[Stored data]
============================================================
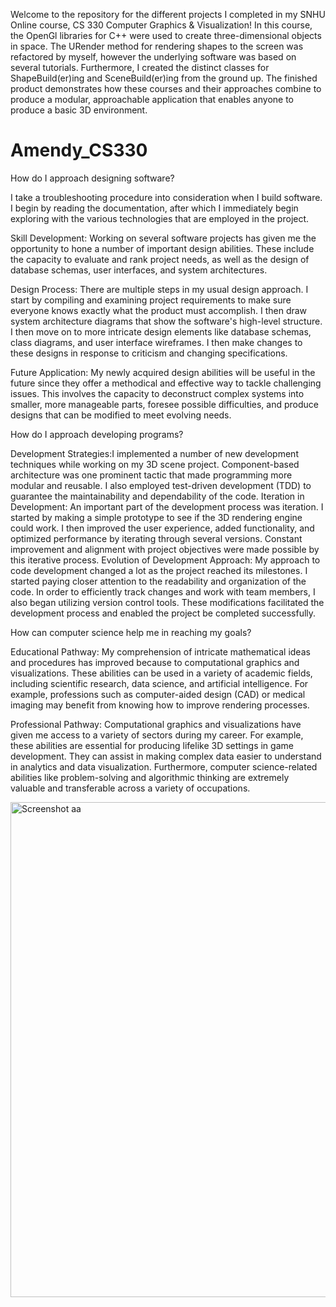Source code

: Welcome to the repository for the different projects I completed in my SNHU Online course, CS 330 Computer Graphics & Visualization!  In this course, 
the OpenGl libraries for C++ were used to create three-dimensional objects in space.  The URender method for rendering shapes to the screen was refactored by myself,
however the underlying software was based on several tutorials.  Furthermore, I created the distinct classes for ShapeBuild(er)ing and SceneBuild(er)ing from the ground up.
The finished product demonstrates how these courses and their approaches combine to produce a modular, approachable application that enables anyone to produce a basic 3D environment.

# Amendy_CS330
How do I approach designing software?

I take a troubleshooting procedure into consideration when I build software. I begin by reading the documentation,
after which I immediately begin exploring with the various technologies that are employed in the project.

Skill Development: Working on several software projects has given me the opportunity to hone a number of important design abilities.
These include the capacity to evaluate and rank project needs, as well as the design of database schemas, user interfaces, and system architectures.

Design Process: There are multiple steps in my usual design approach. I start by compiling and examining project requirements to make sure everyone knows 
exactly what the product must accomplish. I then draw system architecture diagrams that show the software's high-level structure.
I then move on to more intricate design elements like database schemas, class diagrams, and user interface wireframes. 
I then make changes to these designs in response to criticism and changing specifications.

Future Application: My newly acquired design abilities will be useful in the future since they offer a methodical and effective way to tackle challenging issues.
This involves the capacity to deconstruct complex systems into smaller, more manageable parts, foresee possible difficulties, 
and produce designs that can be modified to meet evolving needs.

How do I approach developing programs?

Development Strategies:I implemented a number of new development techniques while working on my 3D scene project. 
Component-based architecture was one prominent tactic that made programming more modular and reusable. 
I also employed test-driven development (TDD) to guarantee the maintainability and dependability of the code.
Iteration in Development: An important part of the development process was iteration. I started by making a simple prototype to see if the 3D
rendering engine could work. I then improved the user experience, added functionality, and optimized performance by iterating through several versions.
Constant improvement and alignment with project objectives were made possible by this iterative process.
Evolution of Development Approach: My approach to code development changed a lot as the project reached its milestones. 
I started paying closer attention to the readability and organization of the code. In order to efficiently track changes and work with team members,
I also began utilizing version control tools. These modifications facilitated the development process and enabled the project be completed successfully.

How can computer science help me in reaching my goals?

Educational Pathway: My comprehension of intricate mathematical ideas and procedures has improved because to computational
graphics and visualizations. These abilities can be used in a variety of academic fields, including scientific research, 
data science, and artificial intelligence. For example, professions such as computer-aided design (CAD) or medical imaging
may benefit from knowing how to improve rendering processes.

Professional Pathway: Computational graphics and visualizations have given me access to a variety of sectors during my career. For example,
these abilities are essential for producing lifelike 3D settings in game development. They can assist in making complex data easier to understand in
analytics and data visualization. Furthermore, computer science-related abilities like problem-solving and algorithmic thinking are extremely valuable 
and transferable across a variety of occupations.

<img width="1010" height="792" alt="Screenshot aa" src="https://github.com/user-attachments/assets/e49c99b6-9677-4ff6-9200-cce5c81a6722" />

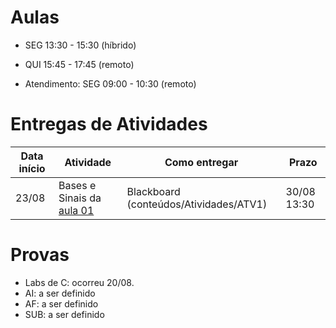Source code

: 

# Aulas

* SEG 13:30 - 15:30 (híbrido)
* QUI 15:45 - 17:45 (remoto)

* Atendimento: SEG 09:00 - 10:30 (remoto)

# Entregas de Atividades


| Data início | Atividade                                            | Como entregar                          | Prazo       |
|-------------|------------------------------------------------------|----------------------------------------|-------------|
| 23/08       | Bases e Sinais da [aula 01](aulas/01-inteiros/) | Blackboard (conteúdos/Atividades/ATV1) | 30/08 13:30 |


# Provas

- Labs de C: ocorreu 20/08.
- AI: a ser definido
- AF: a ser definido
- SUB: a ser definido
============================================================
● Instructions for the task:
Look above for the line with "How do I approach developing programs?" and the line with "Component-based architecture was"; transcribe both and all lines in between, exactly, and nothing else.

● Result of the exercise:
How do I approach developing programs?

Development Strategies:I implemented a number of new development techniques while working on my 3D scene project. 
Component-based architecture was one prominent tactic that made programming more modular and reusable. 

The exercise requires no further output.